Massive crossposting is, therefore, an identifying
characteristic of a nuisance post. You can often set your
newsreader to junk these posts automatically, by using its
filtering capabilities.
(Indeed, if all they want to do is junk massive crossposts,
users of the commercial Windows newsreader called Gravity can stop
reading right now. There's an easy-to-use option that does it
automatically. This is fortunate, since Gravity's filters can't
otherwise access the necessary header lines.)
Contents
3. Examples of simple filtering
In what follows, I'll use trn killfile entries as examples,
because a trn killfile is entirely textual (it's literally a text
file called KILL in a directory corresponding to the newsgroup), so
it's easy to describe the commands in a text document. (This isn't
intended as comprehensive documentation for trn killfiles; for
that, type "man trn" at the Unix command line on a system that has
trn. If you want to use trn and are completely baffled by the
following, you might want to read this
introduction to trn.) Other newsreaders use different methods,
but it's usually easy to figure out how to use them from the
documentation.
It's usually easy to tell a newsreader to look for a particular
pattern in some header line. For instance, in a trn killfile, the
line
/McIrvin/f:j
will search the From: line for the word
"McIrvin," and junk everything containing that name. It will
therefore junk all articles that Matt McIrvin wrote.

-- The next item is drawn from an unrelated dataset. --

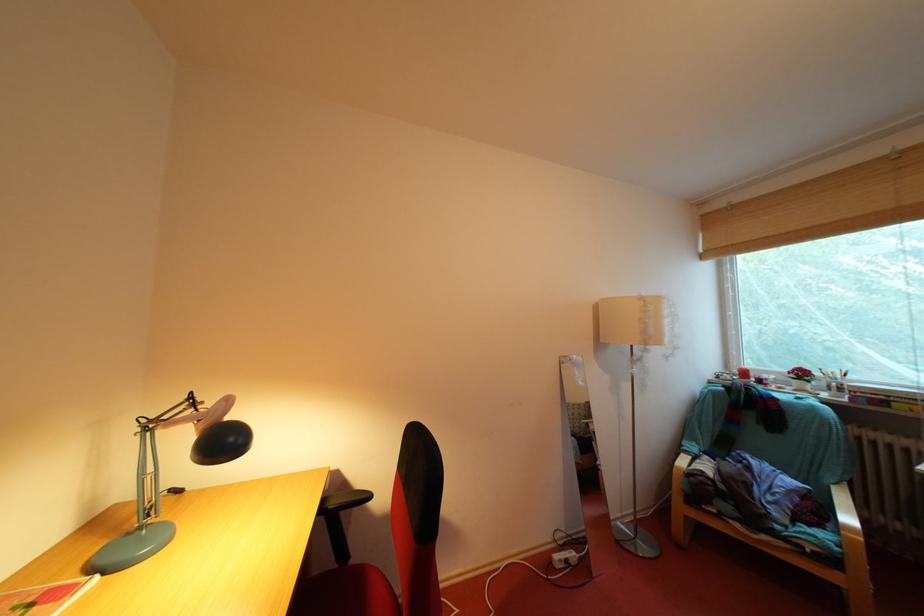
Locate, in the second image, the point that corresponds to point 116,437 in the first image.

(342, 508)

If I were using trn and wanted to search the Newsgroups: line in
the header to junk all articles crossposted to alt.my.head.hurts, I
could put a line in the killfile that reads
/alt.my.head.hurts/Hnewsgroups:j
and that would do the trick. However, if there
is a separate news server, it might slow things down, because,
unlike the Subject: and From: lines, Newsgroups: is usually not
fetched from the news server at article-selection time by default.
(Indeed, nn can only filter on the Subject: and From: lines, which
is why it can't do the trick described below. As a consolation, it
can apply filters to those header lines at incredible speed.)

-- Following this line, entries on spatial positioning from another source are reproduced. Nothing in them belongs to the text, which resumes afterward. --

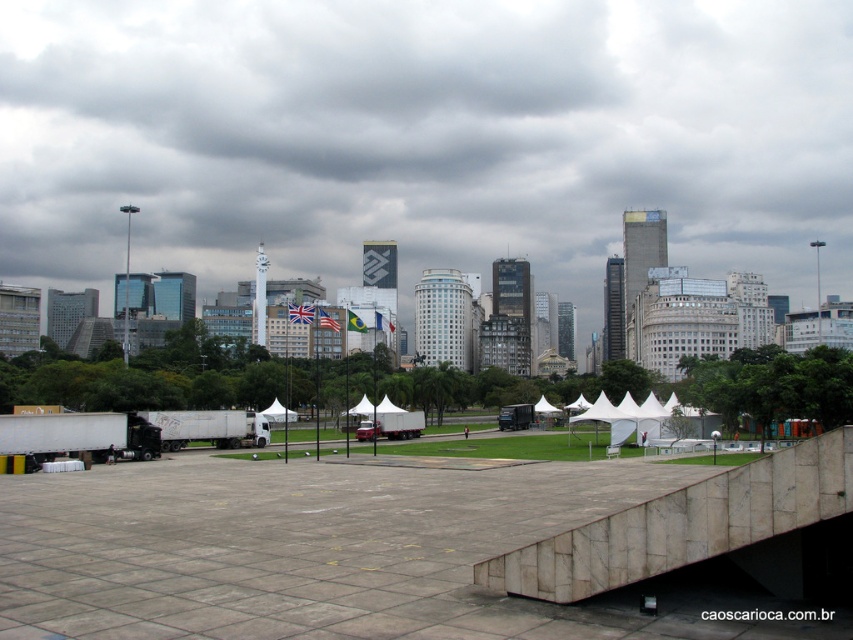
You are a drone operator who needs to fly a drone from the white marble ramp at lower center to the gray cloudy sky at upper center. Is the drone able to ascend vertically from the ramp to reach the sky?

The gray cloudy sky at upper center is above the white marble ramp at lower center, so yes, the drone can ascend vertically from the white marble ramp at lower center to reach the gray cloudy sky at upper center since it is positioned directly above.

You are a delivery person trying to reach the white fabric tent at center from the entrance located on the left side of the image. Is the white marble ramp at lower center on your right or left side as you walk towards the tent?

The white marble ramp at lower center is to the right of the white fabric tent at center, so as you walk towards the tent from the left side entrance, the ramp will be on your right side.

You are standing at the raised platform in the foreground of the city scene. You see two points marked in the image. Which point is closer to you, point (583,540) or point (276,404)?

Point (583,540) is closer to the viewer than point (276,404).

It's faster to search the Xref: line, if you can. (It is not
always possible.) This is a header line which is locally generated
at your site, that gives the locally available groups to which the
article is posted and its local article number within each
group.
(A brief note of technical bafflement, which you can safely
ignore: On some news servers, this line is fetched along with the
Subject: and From: lines with something called the XOVER command,
and the Newsgroups: line usually is not. That's the explanation I
hear most often for why Xref: is faster. On the other hand, I know
for a fact that it's also faster to search Xref: on the news server
that I use, which does not send Xref: via XOVER (it's
faster even when I am explicitly not using XOVER), so this
is still a mystery to me.)
Anyway, in trn,
/alt.my.head.hurts/Hxref:j
would junk all of the articles mentioning
alt.my.head.hurts in their Xref: lines. But how do I do something
more complicated? If I want to junk any article crossposted to,
say, four or more newsgroups no matter what they are, that's not a
simple string search.
Contents
4. Regular expressions
Many newsreaders support searching for "regular expressions."
These are search patterns that are more flexible than simple search
strings. They're a little like the "wild card" patterns available
in DOS and Unix, but they're different, and provide finer control.
You should consult your documentation to find out if you can use
"regexps," as they are called, and to get more details (the command
"man 5 regexp" will provide a full explanation on a Unix system,
but note that some newsreaders only partially implement regular
expressions--the regexps supported by trn seem to be the ones
described in the ed manual, accessed via "man ed" on Unix).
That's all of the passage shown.